PDEA files drug raps vs Faeldon, 11 BOC execs

Resigned Bureau of Customs (BOC) chief Nicanor Faeldon. INQUIRER PHOTO / NINO JESUS ORBETA

Resigned Commissioner Nicanor Faeldon and 11 officials of the Bureau of Customs (BOC) were charged with a string of drug offenses before the Department of Justice (DOJ) on Monday for the P6.4-billion shabu (crystal meth) shipment seized last May.

The Philippine Drug Enforcement Agency (PDEA) accused Faeldon and his officers of conspiracy to import illegal drugs and protecting drug traffickers, in violation of the Comprehensive Dangerous Drugs Act, or Republic Act 9165.

The agency also accused the BOC officials of obstruction of justice for allegedly “harboring, concealing or facilitating the escape” of those behind the shabu shipment, negligence and tolerance, and corruption.

Incompetence

The agency said the “incompetence and corruption of the Bureau of Customs officials” allowed the shabu shipment into the country and the importer Chen Ju Long, alias Richard Tan, to escape arrest and prosecution.

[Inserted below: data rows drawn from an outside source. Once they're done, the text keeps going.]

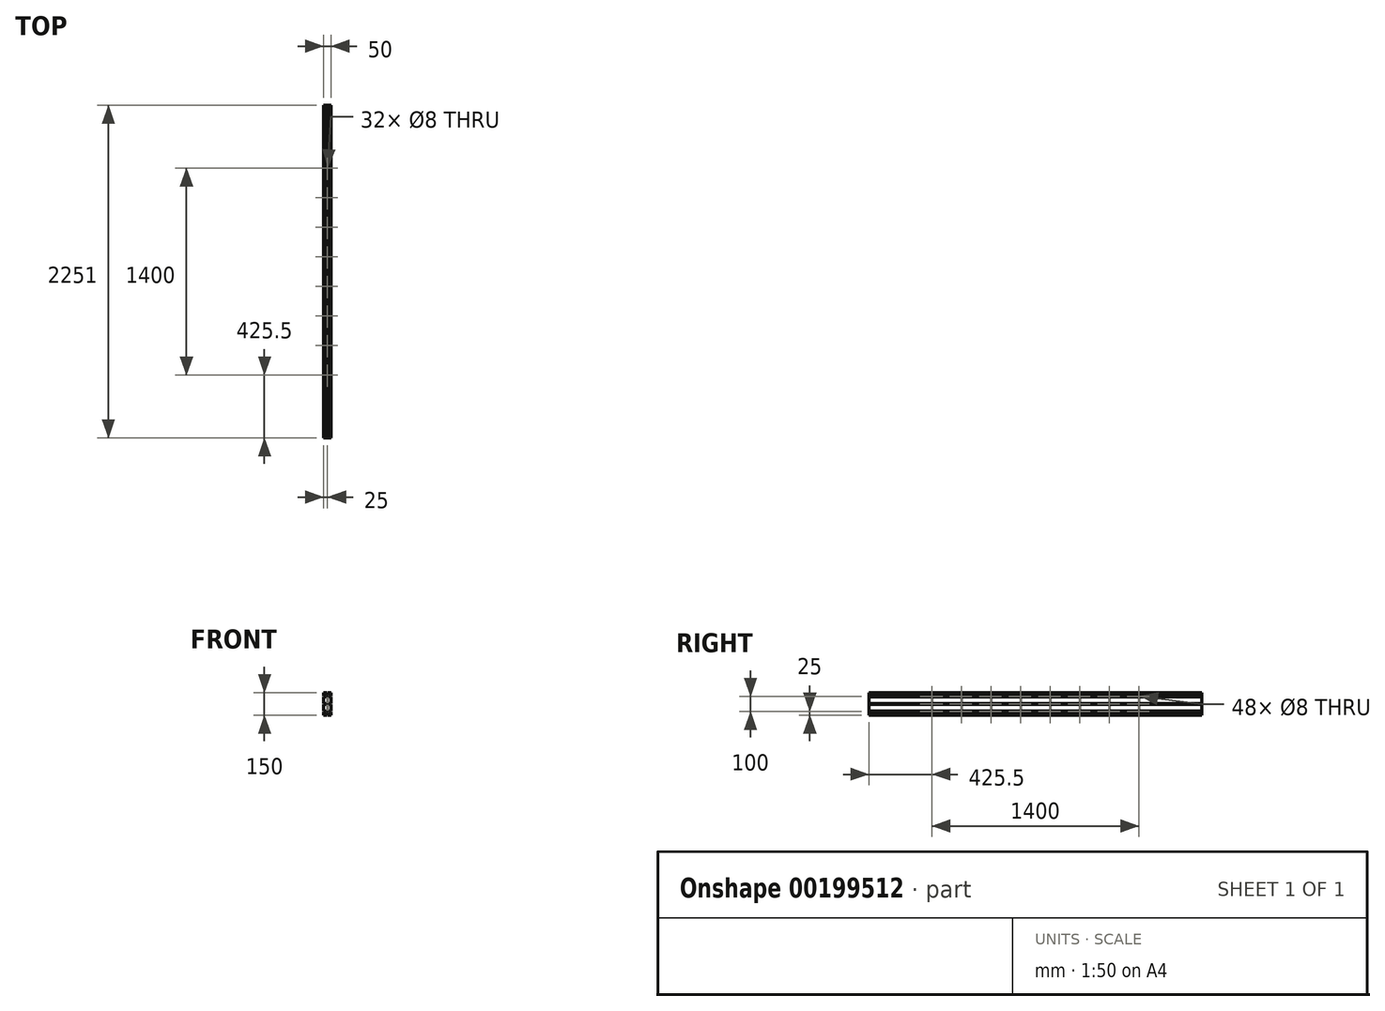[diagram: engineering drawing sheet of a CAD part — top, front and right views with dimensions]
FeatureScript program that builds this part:
annotation { "Feature Type Name" : "Feature", "Feature Type Description" : "" }
export const myFeature = defineFeature(function(context is Context, id is Id, definition is map)
    precondition{}
    {
        {
            var Q0;
            Q0=qCreatedBy(makeId("Front.planeOp"),FACE);
            var sketch = newSketch(context, id + "F0", { "sketchPlane" : qUnion([Q0])});
            skLineSegment(sketch, "E0.bottom", {"start": v(25, -75) * mm, "end": v(-25, -75) * mm});
            skLineSegment(sketch, "E0.top", {"start": v(25, 75) * mm, "end": v(-25, 75) * mm});
            skLineSegment(sketch, "E0.left", {"start": v(25, -75) * mm, "end": v(25, 75) * mm});
            skLineSegment(sketch, "E0.right", {"start": v(-25, -75) * mm, "end": v(-25, 75) * mm});
            skPoint(sketch, "E0.middle", {"position": v(0, 0) * mm});
            skSolve(sketch);
        }
        {
            var Q0;
            Q0=qSketchRegion(id+"F0",true);
            extrude(context, id + "F1", {"entities" : qUnion([Q0]), "depth" : 2251 * mm});
        }
        {
            var Q0;
            Q0=makeQuery(id+"F1.opExtrude","SWEPT_FACE",FACE,{"disambiguationData":[OSD([sQuery(id+"F0.wireOp",EDGE,"E0.left")])]});
            var sketch = newSketch(context, id + "F2", { "sketchPlane" : qUnion([Q0])});
            skLineSegment(sketch, "E1", {"start": v(-2251, 0) * mm, "end": v(-640.44, 0) * mm, "construction": true});
            skCircle(sketch, "E2", {"center": v(-1825.5, 50) * mm, "radius": 4 * mm});
            skCircle(sketch, "E3.1.0.0", {"center": v(-1625.5, 50) * mm, "radius": 4 * mm});
            skCircle(sketch, "E3.2.0.0", {"center": v(-1425.5, 50) * mm, "radius": 4 * mm});
            skCircle(sketch, "E3.3.0.0", {"center": v(-1225.5, 50) * mm, "radius": 4 * mm});
            skCircle(sketch, "E3.4.0.0", {"center": v(-1025.5, 50) * mm, "radius": 4 * mm});
            skLineSegment(sketch, "E3.direction1", {"start": v(-1825.5, 50) * mm, "end": v(-1625.5, 50) * mm, "construction": true});
            skCircle(sketch, "E4.0.5.0", {"center": v(-825.5, 50) * mm, "radius": 4 * mm});
            skCircle(sketch, "E4.0.6.0", {"center": v(-625.5, 50) * mm, "radius": 4 * mm});
            skCircle(sketch, "E4.0.7.0", {"center": v(-425.5, 50) * mm, "radius": 4 * mm});
            skCircle(sketch, "E5.MirrorC", {"center": v(-1625.5, -50) * mm, "radius": 4 * mm});
            skCircle(sketch, "E6.MirrorC", {"center": v(-1425.5, -50) * mm, "radius": 4 * mm});
            skCircle(sketch, "E7.MirrorC", {"center": v(-1225.5, -50) * mm, "radius": 4 * mm});
            skCircle(sketch, "E8.MirrorC", {"center": v(-425.5, -50) * mm, "radius": 4 * mm});
            skCircle(sketch, "E9.MirrorC", {"center": v(-625.5, -50) * mm, "radius": 4 * mm});
            skCircle(sketch, "E10.MirrorC", {"center": v(-1025.5, -50) * mm, "radius": 4 * mm});
            skCircle(sketch, "E11.MirrorC", {"center": v(-825.5, -50) * mm, "radius": 4 * mm});
            skCircle(sketch, "E12.MirrorC", {"center": v(-1825.5, -50) * mm, "radius": 4 * mm});
            skCircle(sketch, "E13", {"center": v(-1825.5, 0) * mm, "radius": 4 * mm});
            skCircle(sketch, "E14.1.0.0", {"center": v(-1625.5, 0) * mm, "radius": 4 * mm});
            skCircle(sketch, "E14.2.0.0", {"center": v(-1425.5, 0) * mm, "radius": 4 * mm});
            skLineSegment(sketch, "E14.direction1", {"start": v(-1825.5, 0) * mm, "end": v(-1625.5, 0) * mm, "construction": true});
            skCircle(sketch, "E15.0.3.0", {"center": v(-1225.5, 0) * mm, "radius": 4 * mm});
            skCircle(sketch, "E15.0.4.0", {"center": v(-1025.5, 0) * mm, "radius": 4 * mm});
            skCircle(sketch, "E15.0.5.0", {"center": v(-825.5, 0) * mm, "radius": 4 * mm});
            skCircle(sketch, "E15.0.6.0", {"center": v(-625.5, 0) * mm, "radius": 4 * mm});
            skCircle(sketch, "E15.0.7.0", {"center": v(-425.5, 0) * mm, "radius": 4 * mm});
            skLineSegment(sketch, "E16", {"start": v(-1225.5, 50) * mm, "end": v(-1025.5, 50) * mm, "construction": true});
            skLineSegment(sketch, "E17", {"start": v(-1125.5, 50) * mm, "end": v(-1125.5, -75) * mm, "construction": true});
            skLineSegment(sketch, "E18", {"start": v(-1825.5, 50) * mm, "end": v(-1825.5, 0) * mm, "construction": true});
            skSolve(sketch);
        }
        {
            var Q0;
            Q0=qSketchRegion(id+"F2",true);
            extrude(context, id + "F3", {"entities" : qUnion([Q0]), "operationType" : NewBodyOperationType.REMOVE, "endBound" : BoundingType.THROUGH_ALL, "oppositeDirection" : true, "depth" : 25 * mm});
        }
        {
            var Q0;
            Q0=makeQuery(id+"F1.opExtrude","SWEPT_FACE",FACE,{"disambiguationData":[OSD([sQuery(id+"F0.wireOp",EDGE,"E0.bottom")])]});
            var sketch = newSketch(context, id + "F4", { "sketchPlane" : qUnion([Q0])});
            skLineSegment(sketch, "E19", {"start": v(0, 2251) * mm, "end": v(0, 1392.8) * mm, "construction": true});
            skCircle(sketch, "E20", {"center": v(0, 1825.5) * mm, "radius": 4 * mm});
            skCircle(sketch, "E21.0.1.0", {"center": v(0, 1625.5) * mm, "radius": 4 * mm});
            skCircle(sketch, "E21.0.2.0", {"center": v(0, 1425.5) * mm, "radius": 4 * mm});
            skCircle(sketch, "E21.0.3.0", {"center": v(0, 1225.5) * mm, "radius": 4 * mm});
            skCircle(sketch, "E21.0.4.0", {"center": v(0, 1025.5) * mm, "radius": 4 * mm});
            skCircle(sketch, "E21.0.5.0", {"center": v(0, 825.5) * mm, "radius": 4 * mm});
            skCircle(sketch, "E21.0.6.0", {"center": v(0, 625.5) * mm, "radius": 4 * mm});
            skCircle(sketch, "E21.0.7.0", {"center": v(0, 425.5) * mm, "radius": 4 * mm});
            skLineSegment(sketch, "E21.direction1", {"start": v(0, 1825.5) * mm, "end": v(25, 1825.5) * mm, "construction": true});
            skLineSegment(sketch, "E21.direction2", {"start": v(0, 1825.5) * mm, "end": v(0, 1625.5) * mm, "construction": true});
            skLineSegment(sketch, "E22", {"start": v(0, 1225.5) * mm, "end": v(0, 1025.5) * mm, "construction": true});
            skLineSegment(sketch, "E23", {"start": v(0, 1125.5) * mm, "end": v(25, 1125.5) * mm, "construction": true});
            skPoint(sketch, "E23.endSnap0", {"position": v(0, 1125.5) * mm});
            skSolve(sketch);
        }
        {
            var Q0;
            Q0=qSketchRegion(id+"F4",true);
            extrude(context, id + "F5", {"entities" : qUnion([Q0]), "operationType" : NewBodyOperationType.REMOVE, "endBound" : BoundingType.THROUGH_ALL, "oppositeDirection" : true, "depth" : 25 * mm});
        }
        {
            var Q0;
            Q0=makeQuery(id+"F1.opExtrude","CAP_FACE",FACE,{"disambiguationData":[OSD([sQuery(id+"F0.wireOp",EDGE,"E0.bottom"),sQuery(id+"F0.wireOp",EDGE,"E0.top"),sQuery(id+"F0.wireOp",EDGE,"E0.left"),sQuery(id+"F0.wireOp",EDGE,"E0.right")])],"isStart":false});
            var sketch = newSketch(context, id + "F6", { "sketchPlane" : qUnion([Q0])});
            skLineSegment(sketch, "E24", {"start": v(0, 75) * mm, "end": v(0, -75) * mm, "construction": true});
            skLineSegment(sketch, "E25", {"start": v(-25, 50) * mm, "end": v(25, 50) * mm, "construction": true});
            skLineSegment(sketch, "E26.bottom", {"start": v(3, 61) * mm, "end": v(-3, 61) * mm});
            skLineSegment(sketch, "E26.top", {"start": v(3, 75) * mm, "end": v(-3, 75) * mm});
            skLineSegment(sketch, "E26.left", {"start": v(3, 61) * mm, "end": v(3, 75) * mm});
            skLineSegment(sketch, "E26.right", {"start": v(-3, 61) * mm, "end": v(-3, 75) * mm});
            skPoint(sketch, "E26.middle", {"position": v(0, 68) * mm});
            skLineSegment(sketch, "E27", {"start": v(-25, 0) * mm, "end": v(25, 0) * mm, "construction": true});
            skLineSegment(sketch, "E28.MirrorCS", {"start": v(-3, -61) * mm, "end": v(-3, -75) * mm});
            skLineSegment(sketch, "E29.MirrorCS", {"start": v(3, -75) * mm, "end": v(-3, -75) * mm});
            skLineSegment(sketch, "E30.MirrorCS", {"start": v(3, -61) * mm, "end": v(3, -75) * mm});
            skLineSegment(sketch, "E31.MirrorCS", {"start": v(3, -61) * mm, "end": v(-3, -61) * mm});
            skLineSegment(sketch, "E32.bottom", {"start": v(-25, 47) * mm, "end": v(-11, 47) * mm});
            skLineSegment(sketch, "E32.top", {"start": v(-25, 53) * mm, "end": v(-11, 53) * mm});
            skLineSegment(sketch, "E32.left", {"start": v(-25, 47) * mm, "end": v(-25, 53) * mm});
            skLineSegment(sketch, "E32.right", {"start": v(-11, 47) * mm, "end": v(-11, 53) * mm});
            skPoint(sketch, "E32.middle", {"position": v(-18, 50) * mm});
            skLineSegment(sketch, "E33.bottom", {"start": v(-25, -3) * mm, "end": v(-11, -3) * mm});
            skLineSegment(sketch, "E33.top", {"start": v(-25, 3) * mm, "end": v(-11, 3) * mm});
            skLineSegment(sketch, "E33.left", {"start": v(-25, -3) * mm, "end": v(-25, 3) * mm});
            skLineSegment(sketch, "E33.right", {"start": v(-11, -3) * mm, "end": v(-11, 3) * mm});
            skPoint(sketch, "E33.middle", {"position": v(-18, 0) * mm});
            skLineSegment(sketch, "E34.MirrorCS", {"start": v(-25, -47) * mm, "end": v(-11, -47) * mm});
            skLineSegment(sketch, "E35.MirrorCS", {"start": v(-25, -53) * mm, "end": v(-11, -53) * mm});
            skLineSegment(sketch, "E36.MirrorCS", {"start": v(-11, -47) * mm, "end": v(-11, -53) * mm});
            skLineSegment(sketch, "E37.MirrorCS", {"start": v(-25, -47) * mm, "end": v(-25, -53) * mm});
            skLineSegment(sketch, "E38.MirrorCS", {"start": v(25, 47) * mm, "end": v(11, 47) * mm});
            skLineSegment(sketch, "E39.MirrorCS", {"start": v(25, 53) * mm, "end": v(11, 53) * mm});
            skLineSegment(sketch, "E40.MirrorCS", {"start": v(11, 47) * mm, "end": v(11, 53) * mm});
            skLineSegment(sketch, "E41.MirrorCS", {"start": v(25, 47) * mm, "end": v(25, 53) * mm});
            skLineSegment(sketch, "E42.MirrorCS", {"start": v(25, -3) * mm, "end": v(11, -3) * mm});
            skLineSegment(sketch, "E43.MirrorCS", {"start": v(25, 3) * mm, "end": v(11, 3) * mm});
            skLineSegment(sketch, "E44.MirrorCS", {"start": v(11, -3) * mm, "end": v(11, 3) * mm});
            skLineSegment(sketch, "E45.MirrorCS", {"start": v(25, -3) * mm, "end": v(25, 3) * mm});
            skLineSegment(sketch, "E46.MirrorCS", {"start": v(25, -47) * mm, "end": v(11, -47) * mm});
            skLineSegment(sketch, "E47.MirrorCS", {"start": v(25, -53) * mm, "end": v(11, -53) * mm});
            skLineSegment(sketch, "E48.MirrorCS", {"start": v(11, -47) * mm, "end": v(11, -53) * mm});
            skLineSegment(sketch, "E49.MirrorCS", {"start": v(25, -47) * mm, "end": v(25, -53) * mm});
            skSolve(sketch);
        }
        {
            var Q0;
            Q0 = qSketchRegion(id + "F6", true);
            extrude(context, id + "F7", {"entities" : qUnion([Q0]), "operationType" : NewBodyOperationType.REMOVE, "endBound" : BoundingType.THROUGH_ALL, "oppositeDirection" : true, "depth" : 25 * mm});
        }
    });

The 11 other BOC officials charged by PDEA were directors Milo Maestrecampo and Neil Anthony Estrella, intelligence officers Joel Pinawin and Oliver Valiente, Manila International Container Port district collector Vincent Phillip Maronilla, lawyer Jeline Maree Magsuci, and employees Alexandra Ventura, Randolph Cabansag, Dennis Maniego, Dennis Cabildo and John Edillor.

“The gross inexcusable negligence, manifest partiality or bad faith” of Faeldon and his co-accused “made possible the importation of 602.279 kilograms of shabu and the evasion of Chen Ju Long from being arrested and prosecuted,” PDEA said in its complaint.

The agency also filed illegal drug importation charges against Chen and nine other persons who had been previously charged by the National Bureau of Investigation (NBI). They were Chen Rong Juan, Manny Li, Kenneth Dong, Mark Taguba II, Teejay Marcellana, Eirene May Tatad, Emily Dee, Chen I-Min and Jhu Ming Jyun.

But PDEA also charged six other individuals namely, Genelita Arayan, Dennis Nocom, Zhang Hong, Rene Palle, Richard Rebistual and Mary Rose Dela Cruz, who were reportedly the directors and officers of Hong Fei Logistics Inc., which owned the warehouse where the shabu was seized.

‘Tainted evidence’

This developed as Taguba, through his lawyer Raymund Fortun, urged the DOJ to dismiss the criminal charges against him and the others implicated in the smuggling case, claiming the illegal drugs were “tainted evidence.”

Taguba and four other respondents did not show up on Monday at the start of the DOJ’s preliminary investigation into the case.

Fortun said his clients would formally ask the DOJ next week to dismiss the case because the seized shabu could not be used as evidence.

The drug shipment arrived at the Manila port on May 17 and was released by the BOC on May 23.

“Senator (Richard) Gordon himself said, how can there be a case when the evidence is tainted since it was a botched operation. The drugs are no longer admissible evidence,” Fortun said.

“From a legal perspective, there is no complaint because there can be no probable cause (to file a case) if there is no evidence,” he added.

Fortun said his clients Taguba and Marcellana would attend the next hearing on Sept. 25 to submit their reply to the NBI.

The lawyer questioned why the NBI did not include the alleged shabu exporter from China, Tong Yeng Ping, in the charges. “If there is any person who should be charged, it should be the person who sent the drugs here,” he said.